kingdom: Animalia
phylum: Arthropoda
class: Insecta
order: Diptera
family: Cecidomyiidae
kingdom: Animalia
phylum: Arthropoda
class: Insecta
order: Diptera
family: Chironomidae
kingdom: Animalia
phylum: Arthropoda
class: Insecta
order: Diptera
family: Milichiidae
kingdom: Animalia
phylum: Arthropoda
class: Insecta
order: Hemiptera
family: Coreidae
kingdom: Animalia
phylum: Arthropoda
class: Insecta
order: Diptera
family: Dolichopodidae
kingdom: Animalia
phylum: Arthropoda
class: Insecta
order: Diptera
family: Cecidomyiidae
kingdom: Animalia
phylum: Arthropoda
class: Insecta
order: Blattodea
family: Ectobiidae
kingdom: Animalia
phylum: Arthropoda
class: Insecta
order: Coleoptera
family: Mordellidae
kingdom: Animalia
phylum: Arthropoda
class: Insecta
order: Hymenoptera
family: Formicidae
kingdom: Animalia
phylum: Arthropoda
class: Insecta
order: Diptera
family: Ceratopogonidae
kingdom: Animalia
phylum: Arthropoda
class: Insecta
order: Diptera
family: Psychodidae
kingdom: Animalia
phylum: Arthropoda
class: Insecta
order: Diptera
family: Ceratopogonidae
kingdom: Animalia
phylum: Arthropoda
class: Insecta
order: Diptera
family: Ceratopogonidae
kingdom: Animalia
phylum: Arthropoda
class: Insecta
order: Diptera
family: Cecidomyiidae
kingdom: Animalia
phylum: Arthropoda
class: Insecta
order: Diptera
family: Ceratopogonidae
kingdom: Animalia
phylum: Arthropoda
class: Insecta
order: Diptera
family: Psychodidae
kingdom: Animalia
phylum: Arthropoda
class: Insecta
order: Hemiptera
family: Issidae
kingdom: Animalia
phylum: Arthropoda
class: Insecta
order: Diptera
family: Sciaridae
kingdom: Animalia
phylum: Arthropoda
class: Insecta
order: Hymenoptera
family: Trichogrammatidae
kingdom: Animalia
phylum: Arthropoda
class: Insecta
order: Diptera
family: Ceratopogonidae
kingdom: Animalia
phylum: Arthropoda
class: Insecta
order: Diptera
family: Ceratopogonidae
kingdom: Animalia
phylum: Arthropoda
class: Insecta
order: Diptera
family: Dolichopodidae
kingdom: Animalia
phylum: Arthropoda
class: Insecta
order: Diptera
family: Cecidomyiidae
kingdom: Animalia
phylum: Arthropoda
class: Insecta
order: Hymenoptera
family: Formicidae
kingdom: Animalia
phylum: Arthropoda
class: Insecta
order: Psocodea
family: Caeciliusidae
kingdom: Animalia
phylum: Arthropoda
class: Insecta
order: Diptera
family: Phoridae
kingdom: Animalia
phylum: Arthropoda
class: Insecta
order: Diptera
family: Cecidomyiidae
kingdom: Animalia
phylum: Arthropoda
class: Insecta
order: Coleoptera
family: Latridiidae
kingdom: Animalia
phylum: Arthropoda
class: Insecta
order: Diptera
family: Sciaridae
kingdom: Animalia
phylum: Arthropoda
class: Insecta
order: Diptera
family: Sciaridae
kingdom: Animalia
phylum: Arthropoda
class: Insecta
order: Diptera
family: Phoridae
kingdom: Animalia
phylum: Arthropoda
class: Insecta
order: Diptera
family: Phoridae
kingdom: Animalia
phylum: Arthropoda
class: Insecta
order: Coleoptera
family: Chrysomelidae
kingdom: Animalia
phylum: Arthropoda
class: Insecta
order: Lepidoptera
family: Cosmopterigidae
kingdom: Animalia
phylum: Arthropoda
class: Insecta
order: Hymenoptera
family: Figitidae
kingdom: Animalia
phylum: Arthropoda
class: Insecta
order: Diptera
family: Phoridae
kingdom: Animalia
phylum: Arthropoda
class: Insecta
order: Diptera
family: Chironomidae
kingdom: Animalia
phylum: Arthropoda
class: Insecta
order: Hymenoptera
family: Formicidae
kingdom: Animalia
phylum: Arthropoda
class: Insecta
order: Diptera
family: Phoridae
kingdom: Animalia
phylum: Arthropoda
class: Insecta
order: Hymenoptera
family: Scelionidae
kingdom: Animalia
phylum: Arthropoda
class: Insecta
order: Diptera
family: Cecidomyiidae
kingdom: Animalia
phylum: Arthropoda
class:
-*-
▶ [SET TASK]: Please rewrite these records with every "family" changed to "Family", leaving everything else as it is.

▶ [RESULT OF THE EXERCISE]:
kingdom: Animalia
phylum: Arthropoda
class: Insecta
order: Diptera
Family: Cecidomyiidae
kingdom: Animalia
phylum: Arthropoda
class: Insecta
order: Diptera
Family: Chironomidae
kingdom: Animalia
phylum: Arthropoda
class: Insecta
order: Diptera
Family: Milichiidae
kingdom: Animalia
phylum: Arthropoda
class: Insecta
order: Hemiptera
Family: Coreidae
kingdom: Animalia
phylum: Arthropoda
class: Insecta
order: Diptera
Family: Dolichopodidae
kingdom: Animalia
phylum: Arthropoda
class: Insecta
order: Diptera
Family: Cecidomyiidae
kingdom: Animalia
phylum: Arthropoda
class: Insecta
order: Blattodea
Family: Ectobiidae
kingdom: Animalia
phylum: Arthropoda
class: Insecta
order: Coleoptera
Family: Mordellidae
kingdom: Animalia
phylum: Arthropoda
class: Insecta
order: Hymenoptera
Family: Formicidae
kingdom: Animalia
phylum: Arthropoda
class: Insecta
order: Diptera
Family: Ceratopogonidae
kingdom: Animalia
phylum: Arthropoda
class: Insecta
order: Diptera
Family: Psychodidae
kingdom: Animalia
phylum: Arthropoda
class: Insecta
order: Diptera
Family: Ceratopogonidae
kingdom: Animalia
phylum: Arthropoda
class: Insecta
order: Diptera
Family: Ceratopogonidae
kingdom: Animalia
phylum: Arthropoda
class: Insecta
order: Diptera
Family: Cecidomyiidae
kingdom: Animalia
phylum: Arthropoda
class: Insecta
order: Diptera
Family: Ceratopogonidae
kingdom: Animalia
phylum: Arthropoda
class: Insecta
order: Diptera
Family: Psychodidae
kingdom: Animalia
phylum: Arthropoda
class: Insecta
order: Hemiptera
Family: Issidae
kingdom: Animalia
phylum: Arthropoda
class: Insecta
order: Diptera
Family: Sciaridae
kingdom: Animalia
phylum: Arthropoda
class: Insecta
order: Hymenoptera
Family: Trichogrammatidae
kingdom: Animalia
phylum: Arthropoda
class: Insecta
order: Diptera
Family: Ceratopogonidae
kingdom: Animalia
phylum: Arthropoda
class: Insecta
order: Diptera
Family: Ceratopogonidae
kingdom: Animalia
phylum: Arthropoda
class: Insecta
order: Diptera
Family: Dolichopodidae
kingdom: Animalia
phylum: Arthropoda
class: Insecta
order: Diptera
Family: Cecidomyiidae
kingdom: Animalia
phylum: Arthropoda
class: Insecta
order: Hymenoptera
Family: Formicidae
kingdom: Animalia
phylum: Arthropoda
class: Insecta
order: Psocodea
Family: Caeciliusidae
kingdom: Animalia
phylum: Arthropoda
class: Insecta
order: Diptera
Family: Phoridae
kingdom: Animalia
phylum: Arthropoda
class: Insecta
order: Diptera
Family: Cecidomyiidae
kingdom: Animalia
phylum: Arthropoda
class: Insecta
order: Coleoptera
Family: Latridiidae
kingdom: Animalia
phylum: Arthropoda
class: Insecta
order: Diptera
Family: Sciaridae
kingdom: Animalia
phylum: Arthropoda
class: Insecta
order: Diptera
Family: Sciaridae
kingdom: Animalia
phylum: Arthropoda
class: Insecta
order: Diptera
Family: Phoridae
kingdom: Animalia
phylum: Arthropoda
class: Insecta
order: Diptera
Family: Phoridae
kingdom: Animalia
phylum: Arthropoda
class: Insecta
order: Coleoptera
Family: Chrysomelidae
kingdom: Animalia
phylum: Arthropoda
class: Insecta
order: Lepidoptera
Family: Cosmopterigidae
kingdom: Animalia
phylum: Arthropoda
class: Insecta
order: Hymenoptera
Family: Figitidae
kingdom: Animalia
phylum: Arthropoda
class: Insecta
order: Diptera
Family: Phoridae
kingdom: Animalia
phylum: Arthropoda
class: Insecta
order: Diptera
Family: Chironomidae
kingdom: Animalia
phylum: Arthropoda
class: Insecta
order: Hymenoptera
Family: Formicidae
kingdom: Animalia
phylum: Arthropoda
class: Insecta
order: Diptera
Family: Phoridae
kingdom: Animalia
phylum: Arthropoda
class: Insecta
order: Hymenoptera
Family: Scelionidae
kingdom: Animalia
phylum: Arthropoda
class: Insecta
order: Diptera
Family: Cecidomyiidae
kingdom: Animalia
phylum: Arthropoda
class:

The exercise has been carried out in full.